When we look at the mythological Ouroboros, it's natural to think, “Well, that won't last.” It's a powerful symbol of swallowing one's own tail, but difficult in practice. The same may be true for AI: new research suggests that AI may be at risk of “model collapse” after being trained several times on self-generated data.
In a paper published in Nature, researchers from the UK and Canada, led by Ilya Shmailov of the University of Oxford, show that today's machine learning models are fundamentally vulnerable to a syndrome they call “model collapse.” They write in the introduction to their paper:
We found that indiscriminately learning from data produced by other models leads to “model decay”, a degeneration process whereby over time the model forgets the true underlying data distribution…
Why and how does this happen? The process is actually quite easy to understand.
AI models are essentially pattern-matching systems: they learn patterns in the training data, then match prompts to those patterns and fill in the next point on the line with the most likely one. Whether you ask, “What's the recipe for a good snickerdoodle?” or “List the US presidents in order of age when they took office,” the model is essentially just returning the most likely continuation of a string of words. (Image generators are different, but in many ways similar.)
But the model gravitates towards the most common outputs: it will return the most popular and common recipes, rather than the controversial recipe for snickerdoodles. And if you ask an image generator to create an image of a dog, it won't return an exotic breed you've only seen two images of in your training data; it'll probably return a golden retriever or a labrador.
Now, combine these two facts with the fact that the web is flooded with AI-generated content, and new AI models are likely to ingest and train on that content, meaning that AI models are going to see a lot of golden stars.
And once it's trained on this proliferation of golden retrievers (or half-baked blog spam, or fake faces, or generated songs), that becomes its new ground truth. It will learn to think that 90% of dogs are really golden retrievers, so when it's told to generate dogs, it will start to make an even higher percentage of golden retrievers – meaning it basically forgets what dogs are.
This fantastic illustration from an accompanying commentary article in Nature gives a visual of the process.
Image credit: Nature
Something similar happens with language models and other models, essentially prioritizing the most common data in their training sets to arrive at an answer. To be honest, this is usually true – it doesn't really matter until you encounter the sheer volume of data that is today's public web.

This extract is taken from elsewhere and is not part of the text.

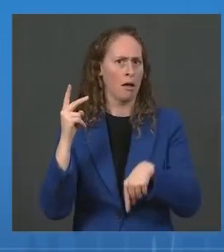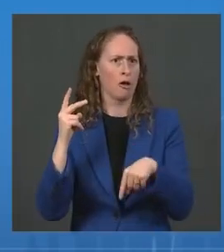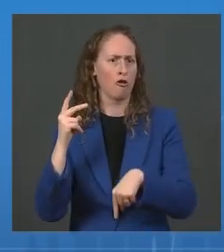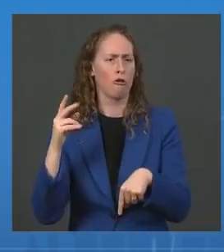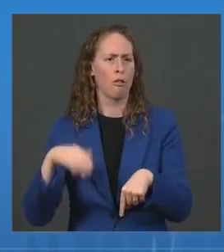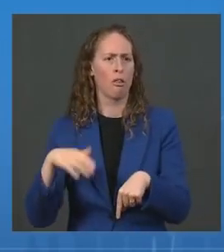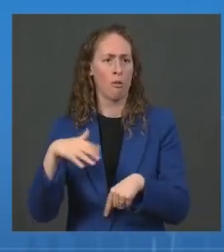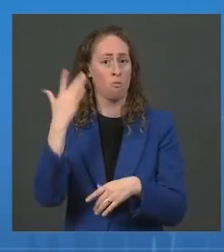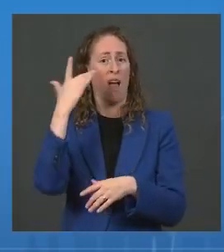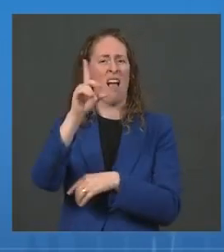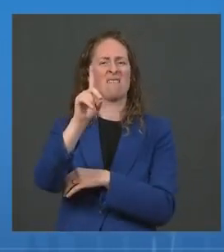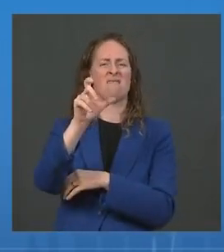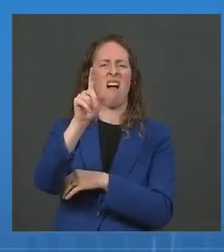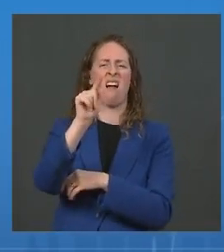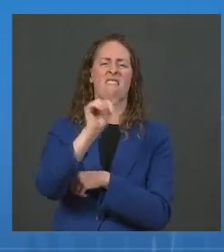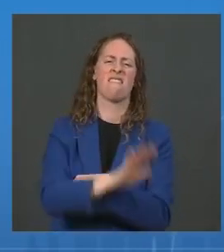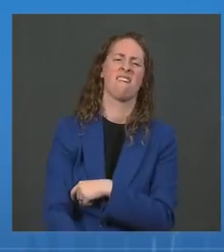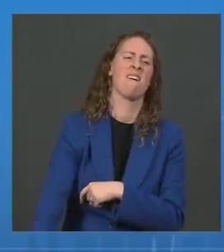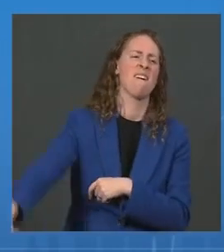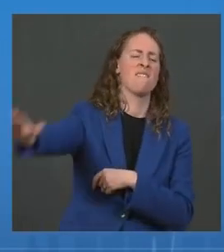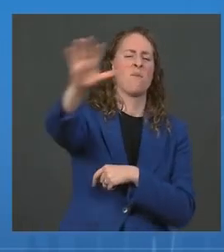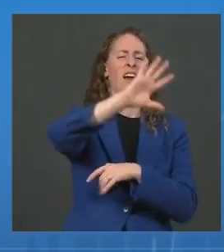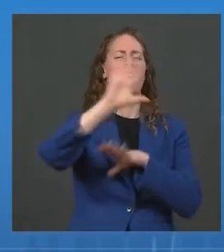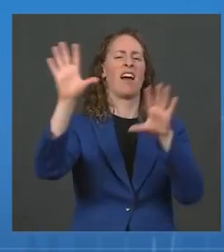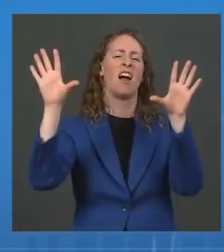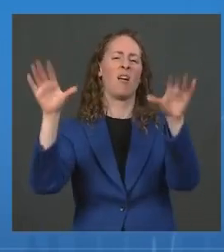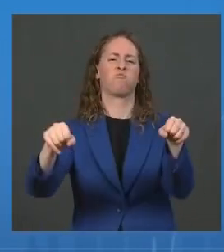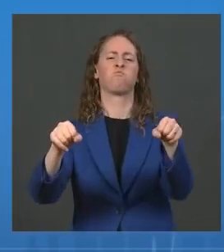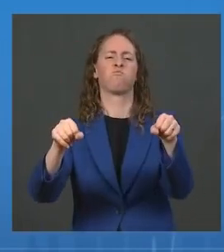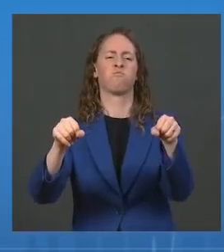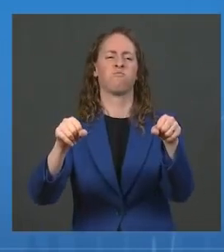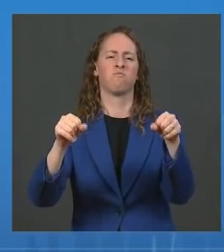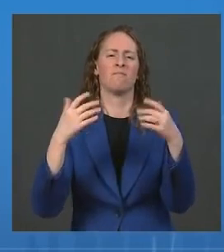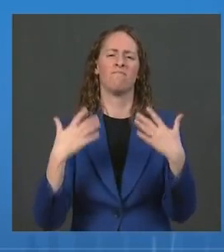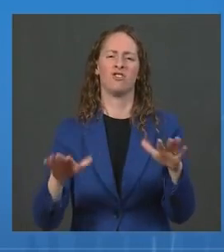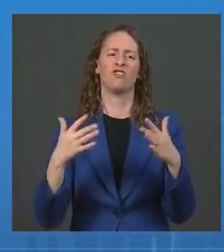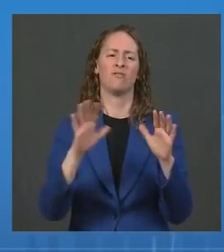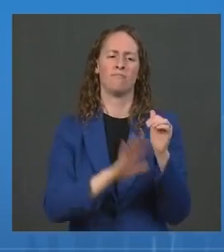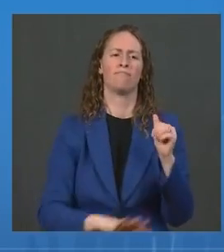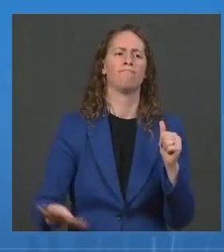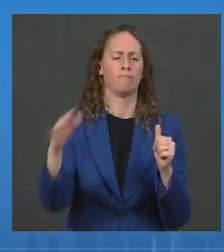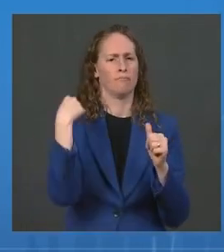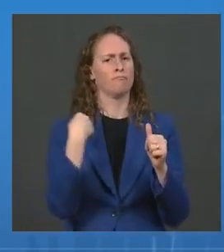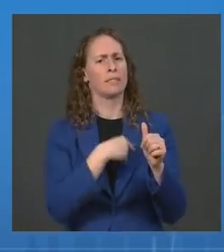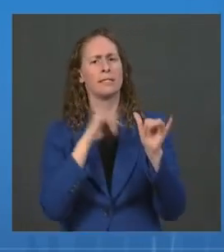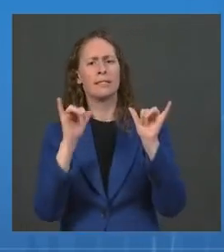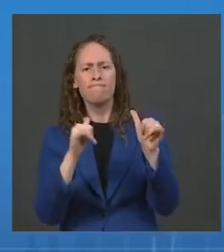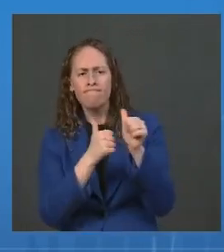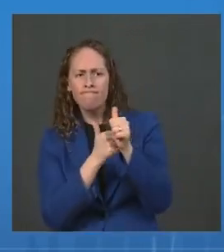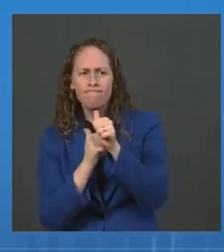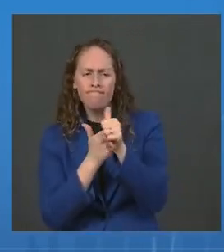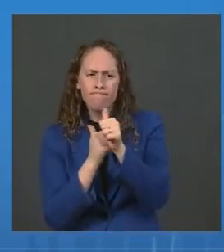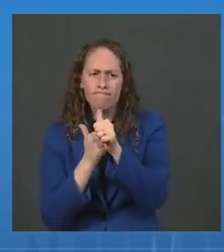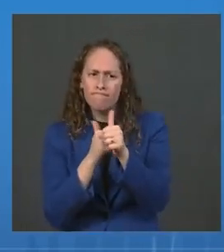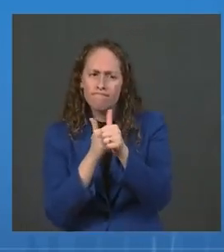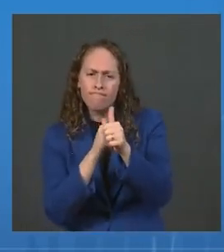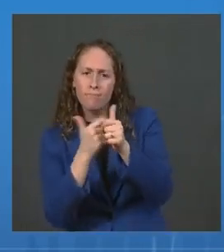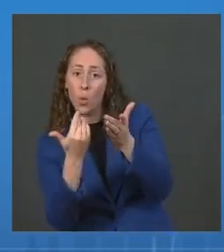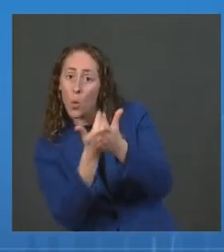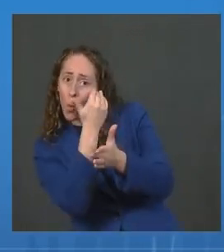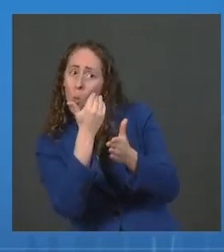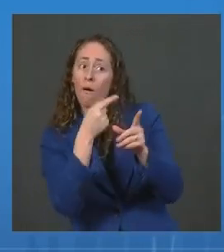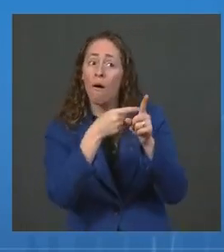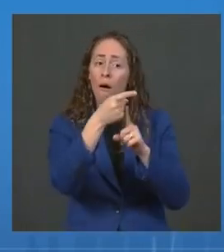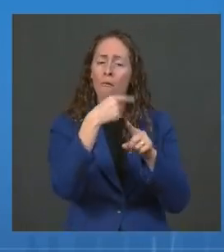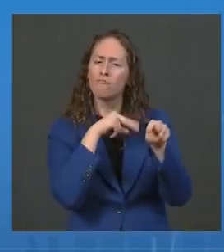As always, we will continue to closely monitor these and other emerging variants. But the most important thing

Essentially, as models keep eating each other's data, perhaps without us even realizing, they will get increasingly weird and stupid, until they finally break down. The researchers offer numerous examples and mitigations, but go so far as to say that, at least in theory, model breakdown is “inevitable.”
While it may not play out the way their experiment shows, the possibility is one that everyone in the AI field should fear. The diversity and depth of training data is increasingly considered to be the most important factor in model quality. If data becomes scarce and models run the risk of collapsing, will that fundamentally limit AI today? If that starts to happen, how will we know? And is there anything we can do to prevent or mitigate the problem?
The answer to at least that last question is probably yes, but that doesn't make our concerns any less concerning.
Qualitative and quantitative benchmarks on the sources and diversity of data would be helpful, but we’re still a long way from standardizing them. Watermarking AI-generated data could help other AIs get around it, but so far no one has found a good way to mark images that way (well, I have).
Indeed, companies may become less willing to share this information and instead seek to hoard as much highly valuable original and human-generated data as possible, preserving what Shmailov et al. call a “first-mover advantage.”
[Model collapse] This must be taken seriously if the benefits of training from large-scale data collected from the web are to be sustained. Indeed, when data collected from the internet includes content generated by LLM, the value of data collected about real human interactions with systems becomes even more pronounced.
…It may become increasingly difficult to train new versions of LLMs without access to data crawled from the Internet before the technology was adopted at scale, or without direct access to data generated by humans at scale.
Add this to a mountain of potentially devastating challenges to AI models and objections to today's methods for creating tomorrow's superintelligences.